WORK ORDER → Say the data back exactly as it is written below.

Collected data →
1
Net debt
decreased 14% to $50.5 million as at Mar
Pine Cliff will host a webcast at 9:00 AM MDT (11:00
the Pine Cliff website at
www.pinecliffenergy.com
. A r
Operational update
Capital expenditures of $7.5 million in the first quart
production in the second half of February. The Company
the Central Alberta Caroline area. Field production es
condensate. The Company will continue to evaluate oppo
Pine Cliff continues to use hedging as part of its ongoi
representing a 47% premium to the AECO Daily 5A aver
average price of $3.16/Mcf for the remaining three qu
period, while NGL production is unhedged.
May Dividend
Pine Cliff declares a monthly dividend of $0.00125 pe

WRITTEN RESPONSE →
1
Net debt
decreased 14% to $50.5 million as at Mar
Pine Cliff will host a webcast at 9:00 AM MDT (11:00
the Pine Cliff website at
www.pinecliffenergy.com
. A r
Operational update
Capital expenditures of $7.5 million in the first quart
production in the second half of February. The Company
the Central Alberta Caroline area. Field production es
condensate. The Company will continue to evaluate oppo
Pine Cliff continues to use hedging as part of its ongoi
representing a 47% premium to the AECO Daily 5A aver
average price of $3.16/Mcf for the remaining three qu
period, while NGL production is unhedged.
May Dividend
Pine Cliff declares a monthly dividend of $0.00125 pe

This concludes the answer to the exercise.